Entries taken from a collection
^^^^

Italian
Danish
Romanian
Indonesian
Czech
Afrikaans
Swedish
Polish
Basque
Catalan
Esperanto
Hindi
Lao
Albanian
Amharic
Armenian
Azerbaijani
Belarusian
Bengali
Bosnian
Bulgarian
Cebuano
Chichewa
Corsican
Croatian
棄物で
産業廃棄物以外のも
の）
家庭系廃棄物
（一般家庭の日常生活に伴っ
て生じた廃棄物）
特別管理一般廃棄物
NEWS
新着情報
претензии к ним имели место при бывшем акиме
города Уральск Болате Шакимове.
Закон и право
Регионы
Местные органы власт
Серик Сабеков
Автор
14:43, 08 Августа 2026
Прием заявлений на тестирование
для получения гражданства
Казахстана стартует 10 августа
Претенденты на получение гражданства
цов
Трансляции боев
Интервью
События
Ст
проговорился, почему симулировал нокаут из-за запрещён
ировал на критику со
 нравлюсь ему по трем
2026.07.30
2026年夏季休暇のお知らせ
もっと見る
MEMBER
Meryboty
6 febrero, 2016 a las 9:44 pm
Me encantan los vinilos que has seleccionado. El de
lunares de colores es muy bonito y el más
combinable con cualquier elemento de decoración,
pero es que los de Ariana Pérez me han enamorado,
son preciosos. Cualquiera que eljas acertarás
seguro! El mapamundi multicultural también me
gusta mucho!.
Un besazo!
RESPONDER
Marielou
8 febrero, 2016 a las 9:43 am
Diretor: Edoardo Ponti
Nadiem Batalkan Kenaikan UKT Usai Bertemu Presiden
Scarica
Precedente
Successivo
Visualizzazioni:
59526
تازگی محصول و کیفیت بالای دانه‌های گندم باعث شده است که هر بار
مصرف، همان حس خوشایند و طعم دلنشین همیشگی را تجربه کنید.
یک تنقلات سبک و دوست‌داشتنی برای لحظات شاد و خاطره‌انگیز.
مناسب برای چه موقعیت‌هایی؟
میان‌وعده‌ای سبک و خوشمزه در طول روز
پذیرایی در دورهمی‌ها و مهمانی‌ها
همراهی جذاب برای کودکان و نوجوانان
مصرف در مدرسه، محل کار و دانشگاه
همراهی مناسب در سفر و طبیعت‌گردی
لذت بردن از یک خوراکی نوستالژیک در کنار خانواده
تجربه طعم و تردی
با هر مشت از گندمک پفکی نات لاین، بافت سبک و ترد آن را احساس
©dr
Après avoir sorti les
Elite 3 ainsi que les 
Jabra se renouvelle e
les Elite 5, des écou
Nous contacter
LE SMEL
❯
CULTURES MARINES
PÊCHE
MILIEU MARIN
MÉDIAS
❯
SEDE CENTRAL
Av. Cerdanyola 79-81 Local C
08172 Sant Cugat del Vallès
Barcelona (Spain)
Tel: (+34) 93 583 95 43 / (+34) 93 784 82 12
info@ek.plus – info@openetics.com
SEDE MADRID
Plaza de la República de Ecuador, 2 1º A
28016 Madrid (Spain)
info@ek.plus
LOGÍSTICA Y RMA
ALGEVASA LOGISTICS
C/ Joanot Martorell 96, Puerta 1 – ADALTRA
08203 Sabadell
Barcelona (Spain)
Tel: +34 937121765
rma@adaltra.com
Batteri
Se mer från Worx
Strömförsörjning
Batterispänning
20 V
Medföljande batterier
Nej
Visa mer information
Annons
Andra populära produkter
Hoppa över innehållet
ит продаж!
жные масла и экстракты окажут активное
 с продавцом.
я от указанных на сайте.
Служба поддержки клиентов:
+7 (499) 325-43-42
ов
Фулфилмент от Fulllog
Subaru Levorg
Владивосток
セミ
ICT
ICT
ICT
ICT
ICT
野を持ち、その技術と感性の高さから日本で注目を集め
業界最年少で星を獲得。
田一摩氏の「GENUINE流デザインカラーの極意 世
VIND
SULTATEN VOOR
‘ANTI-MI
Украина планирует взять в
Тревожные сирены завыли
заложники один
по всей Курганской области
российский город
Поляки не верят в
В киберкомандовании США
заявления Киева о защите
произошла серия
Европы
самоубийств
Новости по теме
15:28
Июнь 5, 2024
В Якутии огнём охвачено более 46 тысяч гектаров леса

^^^^

WHAT TO DO: Which lines of the data hold the string "مناسب"? Return each of them.

YOUR RESPONSE:
مناسب برای چه موقعیت‌هایی؟
همراهی مناسب در سفر و طبیعت‌گردی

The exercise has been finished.